◆ **WHAT THE TASK ASKS**
Of all the lines in the entries below, give again exactly those starting at the line containing "wrist: (209, 172)" and ending at the line containing "ring tip: (293, 197)", both ends included, and no others.

◆ **SOURCE RECORDS**
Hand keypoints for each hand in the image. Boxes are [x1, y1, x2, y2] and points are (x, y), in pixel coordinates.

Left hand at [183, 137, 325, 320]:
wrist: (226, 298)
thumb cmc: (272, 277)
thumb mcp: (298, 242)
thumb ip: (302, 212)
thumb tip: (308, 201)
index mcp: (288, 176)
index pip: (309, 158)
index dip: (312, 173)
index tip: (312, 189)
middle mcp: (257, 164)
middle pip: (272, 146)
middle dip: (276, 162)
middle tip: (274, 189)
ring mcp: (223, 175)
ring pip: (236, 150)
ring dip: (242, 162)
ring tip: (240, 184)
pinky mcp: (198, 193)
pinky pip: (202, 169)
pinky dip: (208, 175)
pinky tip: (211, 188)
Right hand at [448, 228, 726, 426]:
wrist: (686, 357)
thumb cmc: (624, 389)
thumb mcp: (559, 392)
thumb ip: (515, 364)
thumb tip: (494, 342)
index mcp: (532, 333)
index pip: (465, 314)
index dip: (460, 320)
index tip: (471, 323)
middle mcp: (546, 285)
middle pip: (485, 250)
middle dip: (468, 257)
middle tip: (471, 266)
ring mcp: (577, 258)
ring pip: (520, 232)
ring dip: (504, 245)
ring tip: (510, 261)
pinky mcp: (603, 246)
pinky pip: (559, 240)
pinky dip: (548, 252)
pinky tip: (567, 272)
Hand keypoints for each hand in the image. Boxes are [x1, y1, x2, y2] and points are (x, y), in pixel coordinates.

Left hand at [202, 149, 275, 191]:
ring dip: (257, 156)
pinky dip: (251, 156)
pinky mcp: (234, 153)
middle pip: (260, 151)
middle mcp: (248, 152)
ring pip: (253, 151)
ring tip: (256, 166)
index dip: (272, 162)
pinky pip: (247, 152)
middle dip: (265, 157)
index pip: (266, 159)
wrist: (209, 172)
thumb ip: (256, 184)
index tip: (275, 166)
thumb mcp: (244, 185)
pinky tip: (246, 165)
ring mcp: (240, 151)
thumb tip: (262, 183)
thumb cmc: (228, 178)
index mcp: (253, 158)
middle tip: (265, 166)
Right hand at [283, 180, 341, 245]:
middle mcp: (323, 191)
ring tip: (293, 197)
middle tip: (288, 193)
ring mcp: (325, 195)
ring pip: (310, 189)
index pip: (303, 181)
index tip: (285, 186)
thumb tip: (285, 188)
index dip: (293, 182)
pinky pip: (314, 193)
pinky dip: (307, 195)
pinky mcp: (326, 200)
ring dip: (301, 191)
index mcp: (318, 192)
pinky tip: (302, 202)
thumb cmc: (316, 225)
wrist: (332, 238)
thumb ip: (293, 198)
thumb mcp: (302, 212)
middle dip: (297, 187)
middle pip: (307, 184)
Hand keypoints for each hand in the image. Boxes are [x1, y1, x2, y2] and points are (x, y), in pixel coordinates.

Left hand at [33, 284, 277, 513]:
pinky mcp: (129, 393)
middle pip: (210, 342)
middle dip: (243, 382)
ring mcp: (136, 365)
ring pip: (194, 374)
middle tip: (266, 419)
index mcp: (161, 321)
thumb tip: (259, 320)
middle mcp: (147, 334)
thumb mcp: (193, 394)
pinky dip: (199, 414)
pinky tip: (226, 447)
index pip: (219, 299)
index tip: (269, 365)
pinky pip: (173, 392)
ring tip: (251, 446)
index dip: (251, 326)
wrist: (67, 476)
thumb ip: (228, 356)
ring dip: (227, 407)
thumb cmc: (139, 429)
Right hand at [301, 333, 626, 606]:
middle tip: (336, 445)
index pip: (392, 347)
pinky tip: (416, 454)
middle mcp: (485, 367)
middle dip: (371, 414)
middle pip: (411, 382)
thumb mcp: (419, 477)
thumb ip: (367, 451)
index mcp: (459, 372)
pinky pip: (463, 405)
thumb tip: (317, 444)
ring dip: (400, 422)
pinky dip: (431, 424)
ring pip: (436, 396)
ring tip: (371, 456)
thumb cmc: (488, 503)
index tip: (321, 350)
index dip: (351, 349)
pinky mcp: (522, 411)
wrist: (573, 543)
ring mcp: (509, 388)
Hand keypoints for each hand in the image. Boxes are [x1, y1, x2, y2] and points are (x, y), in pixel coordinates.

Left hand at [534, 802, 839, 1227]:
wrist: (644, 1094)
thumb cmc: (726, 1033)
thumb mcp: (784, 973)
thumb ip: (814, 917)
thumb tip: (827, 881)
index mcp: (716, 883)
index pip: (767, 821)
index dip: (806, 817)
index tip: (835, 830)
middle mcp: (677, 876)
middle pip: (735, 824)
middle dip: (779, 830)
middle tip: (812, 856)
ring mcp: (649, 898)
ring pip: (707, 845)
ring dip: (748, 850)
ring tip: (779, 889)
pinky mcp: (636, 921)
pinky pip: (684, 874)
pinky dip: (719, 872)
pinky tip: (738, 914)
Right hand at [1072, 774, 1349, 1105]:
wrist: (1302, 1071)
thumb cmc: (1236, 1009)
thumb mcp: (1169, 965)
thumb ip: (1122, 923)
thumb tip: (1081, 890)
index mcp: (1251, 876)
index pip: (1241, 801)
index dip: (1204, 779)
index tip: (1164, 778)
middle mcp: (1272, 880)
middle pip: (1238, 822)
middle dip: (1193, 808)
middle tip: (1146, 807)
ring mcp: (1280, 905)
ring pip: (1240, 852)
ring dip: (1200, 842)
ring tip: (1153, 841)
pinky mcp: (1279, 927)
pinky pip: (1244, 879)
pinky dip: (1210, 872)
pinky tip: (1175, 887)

◆ **ANSWER TO THE PROBLEM**
wrist: (209, 172)
thumb ip: (256, 184)
index tip: (275, 166)
thumb mcp: (244, 185)
pinky tip: (246, 165)
ring mcp: (240, 151)
thumb tip: (262, 183)
thumb cmc: (228, 178)
index mcp: (253, 158)
middle tip: (265, 166)
Right hand at [283, 180, 341, 245]:
middle mcp: (323, 191)
ring tip: (293, 197)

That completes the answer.